== WORK TO BE COMPLETED ==
Repeat exactly the lines below that lie between the line with "# SPDX-License-Identifier: Apache-2.0" and the line with "RECT 0.085000 0.705000", counting both of those lines as part of the answer.

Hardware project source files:
* * * * * * * * *
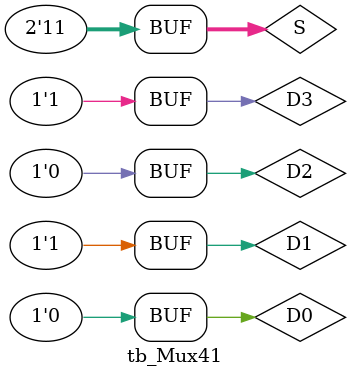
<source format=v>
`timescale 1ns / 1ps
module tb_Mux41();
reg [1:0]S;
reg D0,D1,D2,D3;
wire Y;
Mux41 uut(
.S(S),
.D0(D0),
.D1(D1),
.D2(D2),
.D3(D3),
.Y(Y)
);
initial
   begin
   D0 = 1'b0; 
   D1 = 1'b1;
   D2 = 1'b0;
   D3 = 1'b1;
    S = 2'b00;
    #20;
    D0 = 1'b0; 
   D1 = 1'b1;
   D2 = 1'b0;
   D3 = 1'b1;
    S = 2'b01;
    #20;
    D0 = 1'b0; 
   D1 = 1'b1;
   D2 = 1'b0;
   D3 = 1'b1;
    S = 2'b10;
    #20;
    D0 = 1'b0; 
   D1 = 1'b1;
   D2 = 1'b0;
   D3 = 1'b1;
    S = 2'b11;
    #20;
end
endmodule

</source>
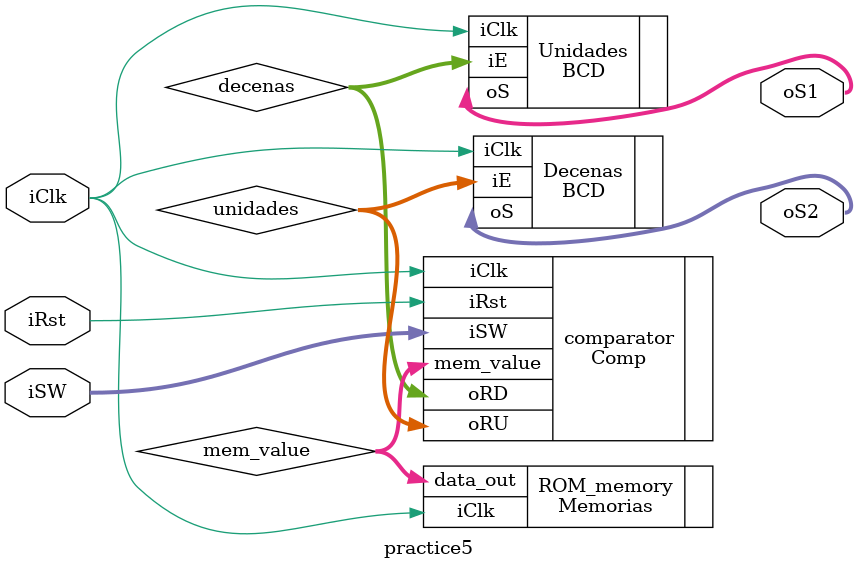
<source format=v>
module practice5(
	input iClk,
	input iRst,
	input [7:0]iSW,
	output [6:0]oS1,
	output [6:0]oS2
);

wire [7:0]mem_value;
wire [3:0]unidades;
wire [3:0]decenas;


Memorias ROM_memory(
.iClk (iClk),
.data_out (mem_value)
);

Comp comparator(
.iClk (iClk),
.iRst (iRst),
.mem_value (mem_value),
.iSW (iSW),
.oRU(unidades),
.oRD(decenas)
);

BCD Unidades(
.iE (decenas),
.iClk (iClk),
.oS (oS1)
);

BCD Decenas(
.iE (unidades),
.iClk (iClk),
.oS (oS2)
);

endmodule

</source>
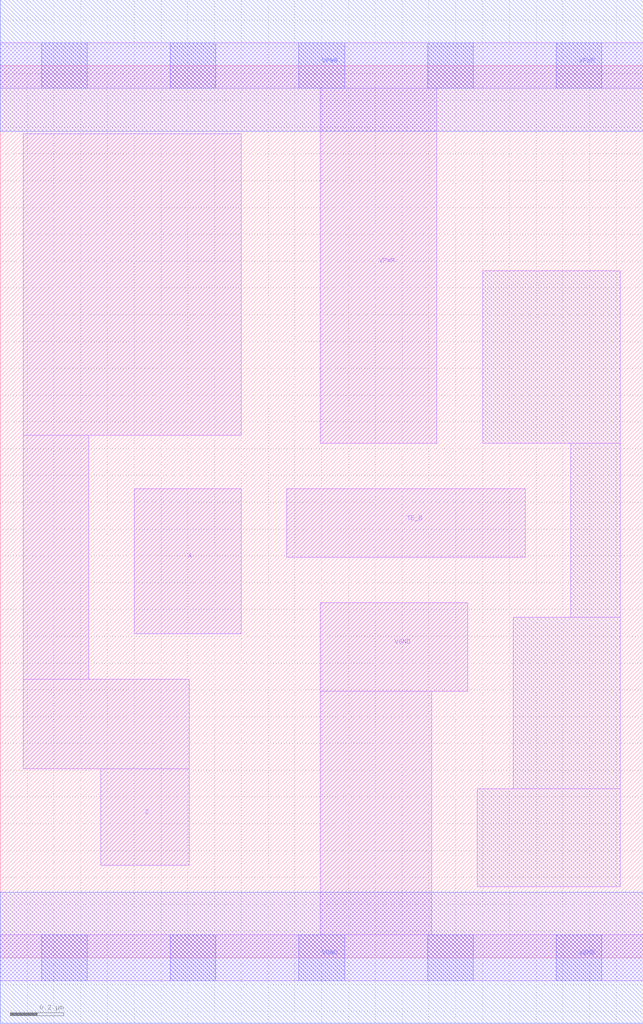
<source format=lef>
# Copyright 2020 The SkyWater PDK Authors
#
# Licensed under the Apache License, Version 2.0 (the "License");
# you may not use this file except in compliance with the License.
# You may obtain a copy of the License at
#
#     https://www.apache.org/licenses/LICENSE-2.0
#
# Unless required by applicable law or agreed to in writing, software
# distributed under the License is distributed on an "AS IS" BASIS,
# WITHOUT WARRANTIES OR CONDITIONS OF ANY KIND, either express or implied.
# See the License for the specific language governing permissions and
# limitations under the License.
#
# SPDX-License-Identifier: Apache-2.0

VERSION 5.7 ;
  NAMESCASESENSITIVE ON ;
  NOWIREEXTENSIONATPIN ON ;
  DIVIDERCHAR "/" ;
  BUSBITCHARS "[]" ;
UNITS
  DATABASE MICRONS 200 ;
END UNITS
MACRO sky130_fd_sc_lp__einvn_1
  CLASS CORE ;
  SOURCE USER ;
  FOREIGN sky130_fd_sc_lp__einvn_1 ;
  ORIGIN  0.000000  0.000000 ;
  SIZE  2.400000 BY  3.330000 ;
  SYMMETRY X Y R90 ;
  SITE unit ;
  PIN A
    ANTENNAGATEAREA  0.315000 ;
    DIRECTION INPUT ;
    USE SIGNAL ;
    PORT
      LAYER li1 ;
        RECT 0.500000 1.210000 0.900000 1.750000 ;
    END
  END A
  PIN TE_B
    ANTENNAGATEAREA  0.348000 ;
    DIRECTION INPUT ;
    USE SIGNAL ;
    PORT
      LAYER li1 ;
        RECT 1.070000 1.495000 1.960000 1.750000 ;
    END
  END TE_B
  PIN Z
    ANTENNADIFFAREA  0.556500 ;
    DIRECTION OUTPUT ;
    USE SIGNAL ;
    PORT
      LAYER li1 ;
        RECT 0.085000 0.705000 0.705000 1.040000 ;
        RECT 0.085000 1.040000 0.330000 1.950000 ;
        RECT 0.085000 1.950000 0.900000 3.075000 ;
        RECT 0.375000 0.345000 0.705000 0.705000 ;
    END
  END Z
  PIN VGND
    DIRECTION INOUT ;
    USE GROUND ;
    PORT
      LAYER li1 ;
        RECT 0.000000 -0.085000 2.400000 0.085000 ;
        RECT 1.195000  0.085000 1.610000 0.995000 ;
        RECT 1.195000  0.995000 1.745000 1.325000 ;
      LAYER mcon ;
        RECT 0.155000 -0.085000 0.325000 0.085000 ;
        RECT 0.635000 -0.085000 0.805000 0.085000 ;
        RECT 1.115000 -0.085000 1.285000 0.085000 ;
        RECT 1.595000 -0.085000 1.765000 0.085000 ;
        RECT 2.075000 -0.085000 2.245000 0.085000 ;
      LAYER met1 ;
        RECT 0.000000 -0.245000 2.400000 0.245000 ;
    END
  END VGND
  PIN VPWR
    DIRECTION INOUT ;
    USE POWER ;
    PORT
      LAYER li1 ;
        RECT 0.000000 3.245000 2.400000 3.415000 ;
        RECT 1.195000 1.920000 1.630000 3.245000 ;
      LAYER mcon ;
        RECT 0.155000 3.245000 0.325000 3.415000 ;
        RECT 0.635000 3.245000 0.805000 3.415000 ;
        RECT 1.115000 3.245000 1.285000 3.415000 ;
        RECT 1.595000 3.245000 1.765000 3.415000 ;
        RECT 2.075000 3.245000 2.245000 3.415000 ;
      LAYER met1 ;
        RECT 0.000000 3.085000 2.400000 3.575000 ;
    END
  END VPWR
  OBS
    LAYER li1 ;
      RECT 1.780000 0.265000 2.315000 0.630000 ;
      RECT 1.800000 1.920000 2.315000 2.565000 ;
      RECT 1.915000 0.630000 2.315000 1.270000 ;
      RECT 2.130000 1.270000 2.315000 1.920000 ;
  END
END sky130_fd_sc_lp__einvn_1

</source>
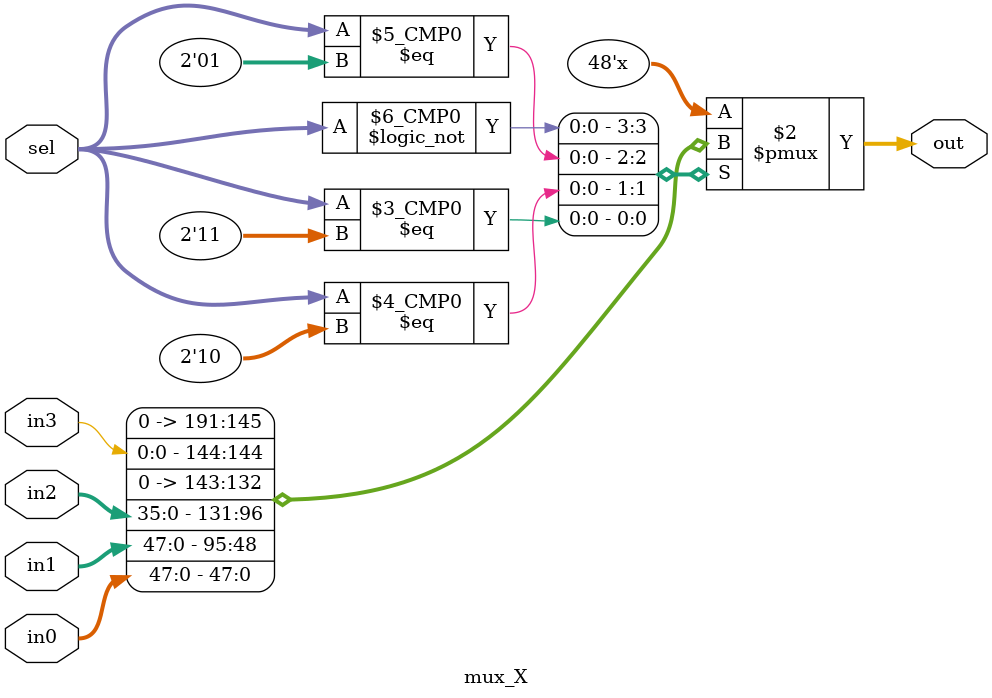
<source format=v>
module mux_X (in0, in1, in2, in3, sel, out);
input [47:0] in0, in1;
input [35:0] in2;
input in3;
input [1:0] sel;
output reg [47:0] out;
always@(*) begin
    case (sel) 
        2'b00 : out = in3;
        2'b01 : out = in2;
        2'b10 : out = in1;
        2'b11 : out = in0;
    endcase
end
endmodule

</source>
* * * * * * * * *
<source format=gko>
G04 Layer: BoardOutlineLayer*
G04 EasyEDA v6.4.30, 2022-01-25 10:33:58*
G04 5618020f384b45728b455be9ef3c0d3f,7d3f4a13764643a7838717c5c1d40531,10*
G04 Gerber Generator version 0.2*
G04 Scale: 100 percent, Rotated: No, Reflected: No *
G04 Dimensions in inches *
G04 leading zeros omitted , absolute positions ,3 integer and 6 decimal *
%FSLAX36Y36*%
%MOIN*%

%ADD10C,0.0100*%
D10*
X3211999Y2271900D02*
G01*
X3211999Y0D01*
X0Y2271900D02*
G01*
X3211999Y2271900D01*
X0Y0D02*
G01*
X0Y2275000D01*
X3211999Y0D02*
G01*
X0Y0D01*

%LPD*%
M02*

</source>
* * * * * * * * *
== ANSWER TO THIS EXERCISE ==
# SPDX-License-Identifier: Apache-2.0

VERSION 5.7 ;
  NAMESCASESENSITIVE ON ;
  NOWIREEXTENSIONATPIN ON ;
  DIVIDERCHAR "/" ;
  BUSBITCHARS "[]" ;
UNITS
  DATABASE MICRONS 200 ;
END UNITS
MACRO sky130_fd_sc_lp__einvn_1
  CLASS CORE ;
  SOURCE USER ;
  FOREIGN sky130_fd_sc_lp__einvn_1 ;
  ORIGIN  0.000000  0.000000 ;
  SIZE  2.400000 BY  3.330000 ;
  SYMMETRY X Y R90 ;
  SITE unit ;
  PIN A
    ANTENNAGATEAREA  0.315000 ;
    DIRECTION INPUT ;
    USE SIGNAL ;
    PORT
      LAYER li1 ;
        RECT 0.500000 1.210000 0.900000 1.750000 ;
    END
  END A
  PIN TE_B
    ANTENNAGATEAREA  0.348000 ;
    DIRECTION INPUT ;
    USE SIGNAL ;
    PORT
      LAYER li1 ;
        RECT 1.070000 1.495000 1.960000 1.750000 ;
    END
  END TE_B
  PIN Z
    ANTENNADIFFAREA  0.556500 ;
    DIRECTION OUTPUT ;
    USE SIGNAL ;
    PORT
      LAYER li1 ;
        RECT 0.085000 0.705000 0.705000 1.040000 ;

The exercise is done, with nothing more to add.